Une erreur de gouvernance dénoncée
Carney a souligné que le dirigeant de la FIFA n’avait pas consulté son directeur des opérations ni les membres du conseil d’administration avant de proposer la création d’une société privée, un manquement qu’il qualifie de « fatal ».
Selon lui, toute décision majeure prise sans l’avis des conseillers les plus proches constitue une violation des principes de bonne gouvernance.

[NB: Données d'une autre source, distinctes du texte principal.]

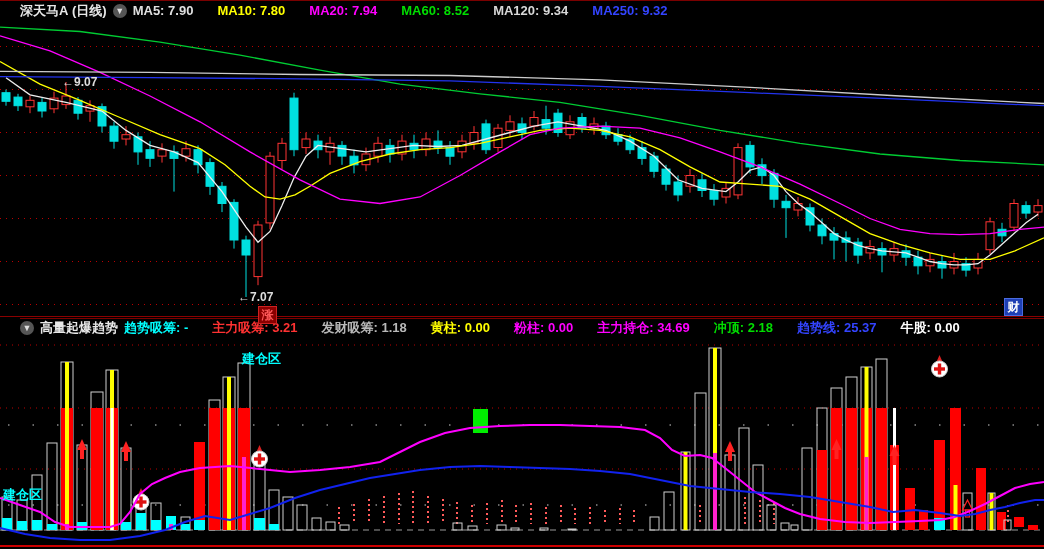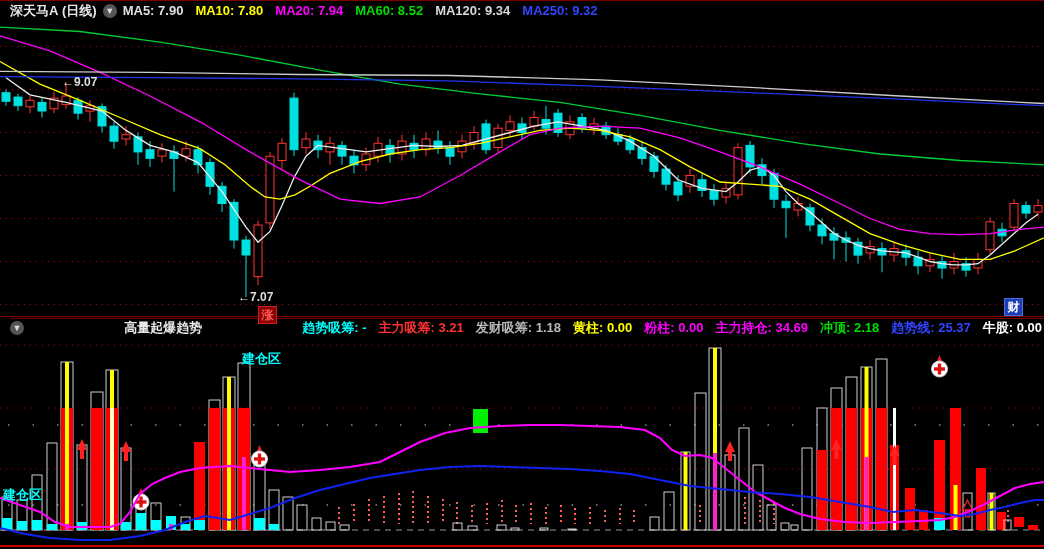"深天马А (日线)" .hdr { justify-content: space-between -> none; left: 10px -> 20px }
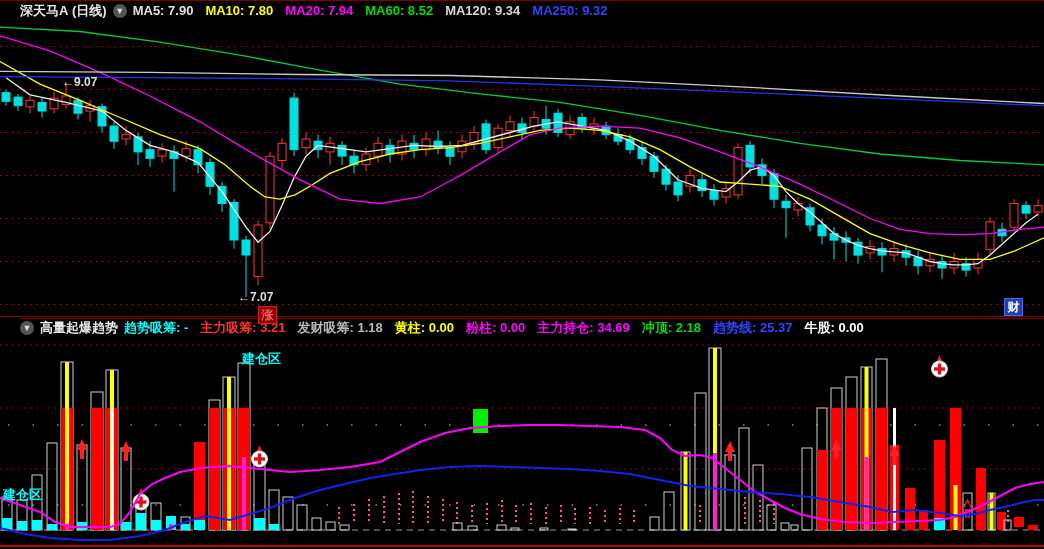"MA5: 7.90" .fld { margin-right: 12px -> 24px }
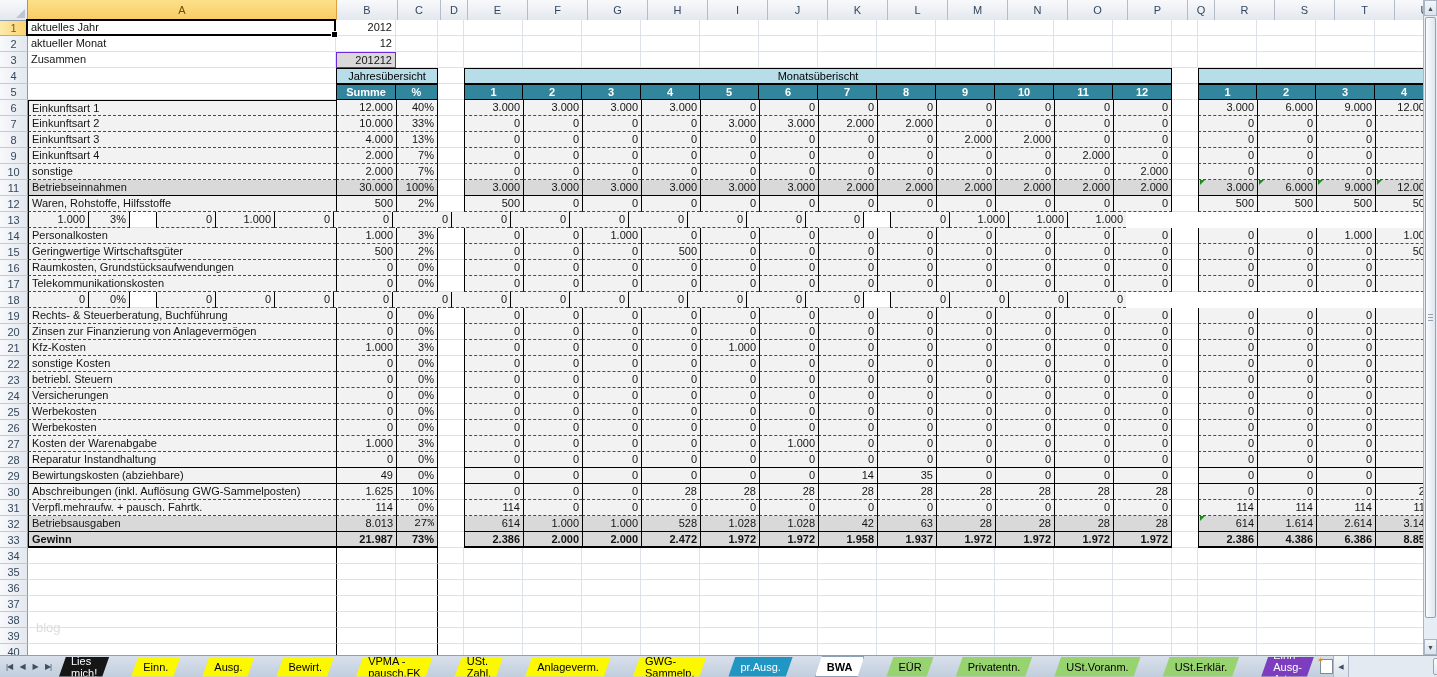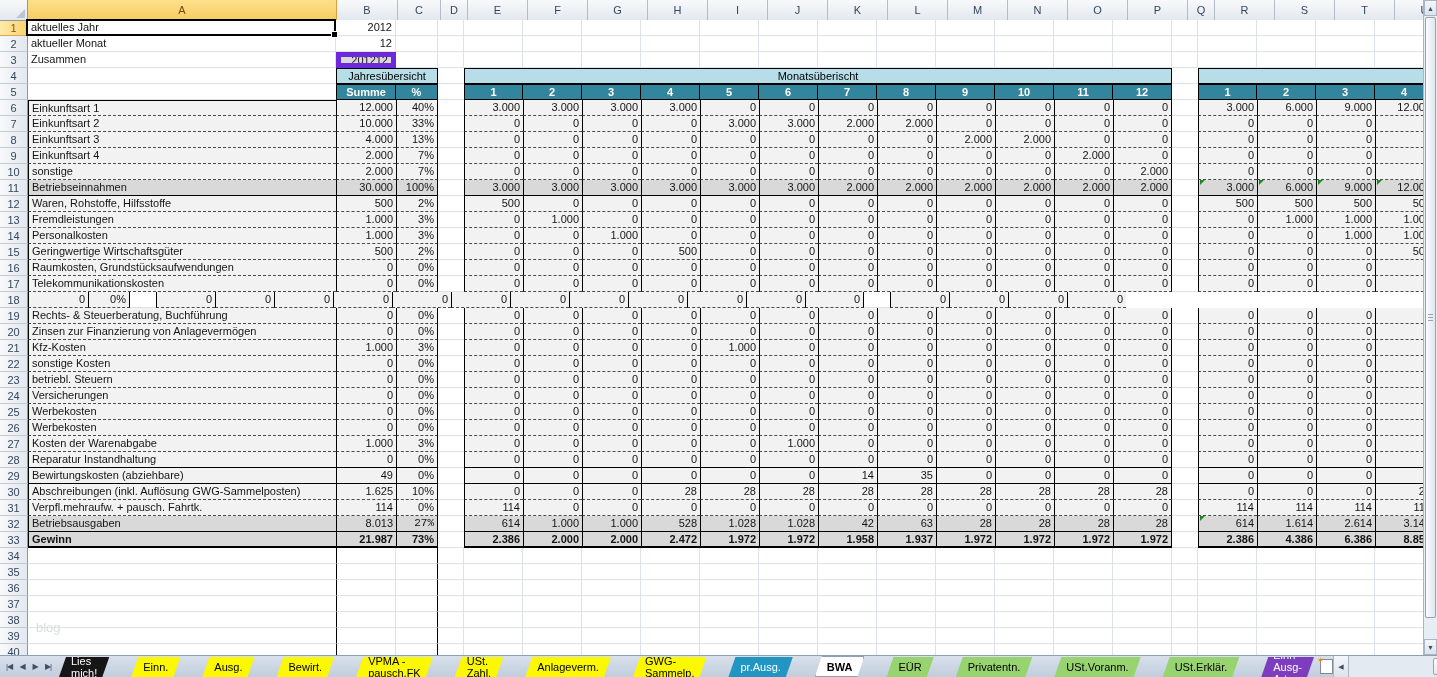"201212" .shade { border: 5px solid #6d28d9 -> 1px solid #6d28d9 }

Le projet controversé et les réactions internationales
Le plan, qui devait impliquer des investisseurs tels que la famille Kushner, a déclenché une vague de critiques au sein de l’UEFA, des fédérations nationales et des confédérations comme la CONCACAF et l’AFC.
L’Union des associations européennes de football avait même menacé de boycotter la Coupe du monde si le projet était poursuivi, tandis que le Premier ministre britannique Andy Burnham l’a qualifié d’« homme inapte à diriger le football mondial ».
Malgré le retrait de la proposition, Gianni Infantino continue de bénéficier du soutien de certains membres, dont le Qatar, hôte de la Coupe du monde 2022.
Vers une nouvelle présidence de la FIFA
La prochaine élection, prévue en mars à Rabat, ouvrira la porte à de nouveaux candidats dont le terme est fixé au 18 novembre.
Parmi les favoris, le Canadien Victor Montagliani, président de la CONCACAF et vice‑président de la FIFA, a récemment joué un rôle clé dans l’obtention de la co‑organisation de la Coupe du monde 2026 entre le Canada, les États‑Unis et le Mexique.
Interrogé sur son éventuel soutien à Montagliani, Carney a rappelé que la décision devait revenir aux instances de la FIFA, tout en soulignant son « immense respect » pour l’ancien président de Canada Soccer.
Lors de la finale à East Rutherford, New Jersey, Carney était assis aux côtés d’Infantino, du président américain Donald Trump et de la présidente mexicaine Claudia Sheinbaum, avant de remettre les médailles aux vainqueurs Espagnols.
Les critiques accumulées contre la gouvernance de la FIFA laissent présager des débats intenses lors du scrutin de Rabat, où chaque voix pourrait redéfinir l’avenir du football mondial.